A failover cluster must meet certain requirements for hardware, software, and network infrastructure, and it requires the administrator to use an account with the appropriate domain permissions. The following sections provide information about these requirements.

For additional information about hardware compatibility for Windows Server 2008 R2, see http://go.microsoft.com/fwlink/?LinkId=139145.

Hardware requirements for a failover cluster

You need the following hardware in a failover cluster:

  • Servers: We recommend that you use a set of matching computers that contain the same or similar components.


    Microsoft supports a failover cluster solution only if all the hardware components are marked as "Certified for Windows Server 2008 R2." In addition, the complete configuration (servers, network, and storage) must pass all tests in the Validate a Configuration Wizard, which is included in the Failover Cluster Manager snap-in.

    For information about hardware compatibility for Windows Server 2008 R2, see http://go.microsoft.com/fwlink/?LinkId=139145.

Items listed in a dataset

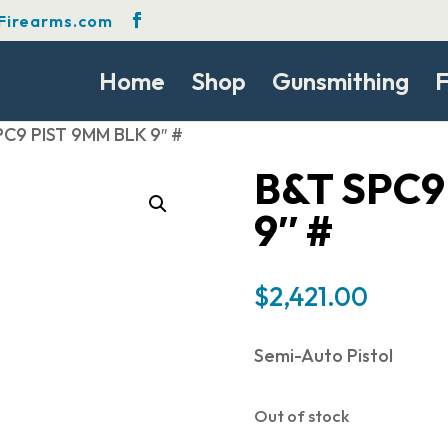
Firearms.com
Home
Shop
Gunsmithing
F
PC9 PIST 9MM BLK 9″ #
B&T SPC9
9″ #
$
2,421.00
Semi-Auto Pistol
Out of stock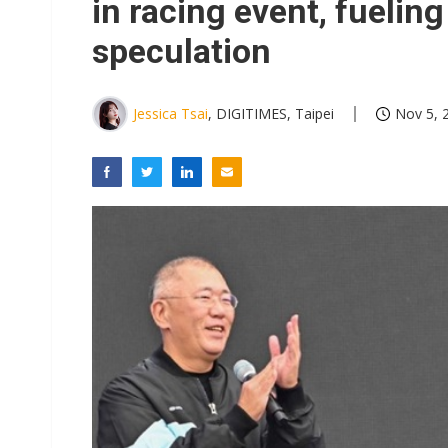
in racing event, fuelin
speculation
Jessica Tsai
, DIGITIMES, Taipei
Nov 5, 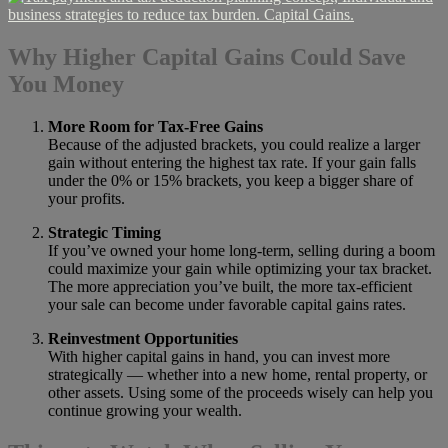
Why Higher Capital Gains Could Save
You Money
More Room for Tax-Free Gains
Because of the adjusted brackets, you could realize a larger
gain without entering the highest tax rate. If your gain falls
under the 0% or 15% brackets, you keep a bigger share of
your profits.
Strategic Timing
If you’ve owned your home long-term, selling during a boom
could maximize your gain while optimizing your tax bracket.
The more appreciation you’ve built, the more tax-efficient
your sale can become under favorable capital gains rates.
Reinvestment Opportunities
With higher capital gains in hand, you can invest more
strategically — whether into a new home, rental property, or
other assets. Using some of the proceeds wisely can help you
continue growing your wealth.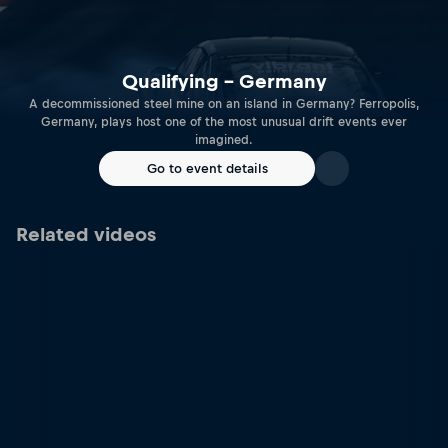
Qualifying – Germany
A decommissioned steel mine on an island in Germany? Ferropolis,
Germany, plays host one of the most unusual drift events ever
imagined.
Go to event details
Related videos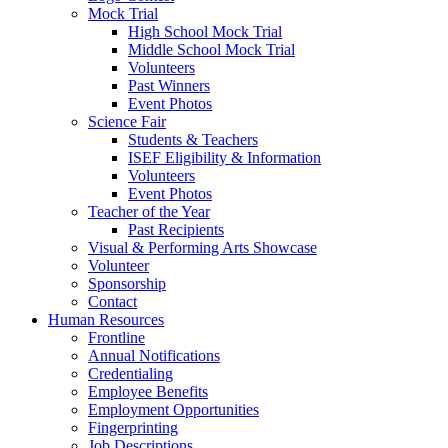
Mock Trial
High School Mock Trial
Middle School Mock Trial
Volunteers
Past Winners
Event Photos
Science Fair
Students & Teachers
ISEF Eligibility & Information
Volunteers
Event Photos
Teacher of the Year
Past Recipients
Visual & Performing Arts Showcase
Volunteer
Sponsorship
Contact
Human Resources
Frontline
Annual Notifications
Credentialing
Employee Benefits
Employment Opportunities
Fingerprinting
Job Descriptions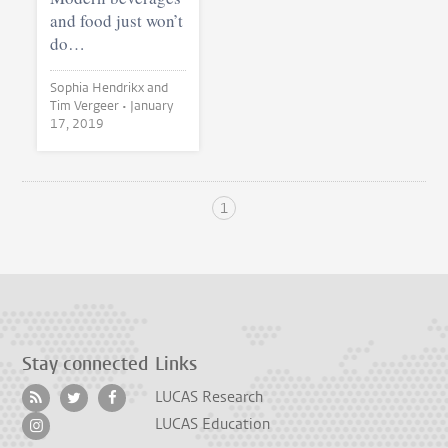
and food just won’t
do…
Sophia Hendrikx and
Tim Vergeer •
January
17, 2019
1
Stay connected
Links
LUCAS Research
LUCAS Education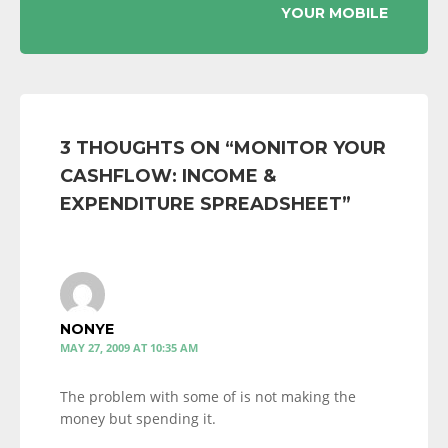
YOUR MOBILE
3 THOUGHTS ON “
MONITOR YOUR
CASHFLOW: INCOME &
EXPENDITURE SPREADSHEET
”
NONYE
MAY 27, 2009 AT 10:35 AM
The problem with some of is not making the
money but spending it.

Required actions —
A. According to the failover cluster requirements text, which tests must the complete configuration of servers, network, and storage pass for Microsoft to support it?
B. Resume the text on failover cluster requirements, picking up right after its last sentence.

Answers provided —
A. It must pass all tests in the Validate a Configuration Wizard, which is included in the Failover Cluster Manager snap-in.

B.
    For information about the maximum number of servers that you can have in a failover cluster, see http://go.microsoft.com/fwlink/?LinkId=139146.

  • Network adapters and cable (for network communication): The network hardware, like other components in the failover cluster solution, must be marked as "Certified for Windows Server 2008 R2." If you use iSCSI, your network adapters should be dedicated to either network communication or iSCSI, not both.

    In the network infrastructure that connects your cluster nodes, avoid having single points of failure. There are multiple ways of accomplishing this. You can connect your cluster nodes by multiple, distinct networks. Alternatively, you can connect your cluster nodes with one network that is constructed with teamed network adapters, redundant switches, redundant routers, or similar hardware that removes single points of failure.


    If you connect cluster nodes with a single network, the network will pass the redundancy requirement in the Validate a Configuration Wizard. However, the report from the wizard will include a warning that the network should not have single points of failure.

    For more details about the network configuration required for a failover cluster, see Network infrastructure and domain account requirements for a failover cluster, later in this topic.

  • Device controllers or appropriate adapters for the storage:

    • For Serial Attached SCSI or Fibre Channel: If you are using Serial Attached SCSI or Fibre Channel, in all clustered servers, the mass-storage device controllers that are dedicated to the cluster storage should be identical. They should also use the same firmware version.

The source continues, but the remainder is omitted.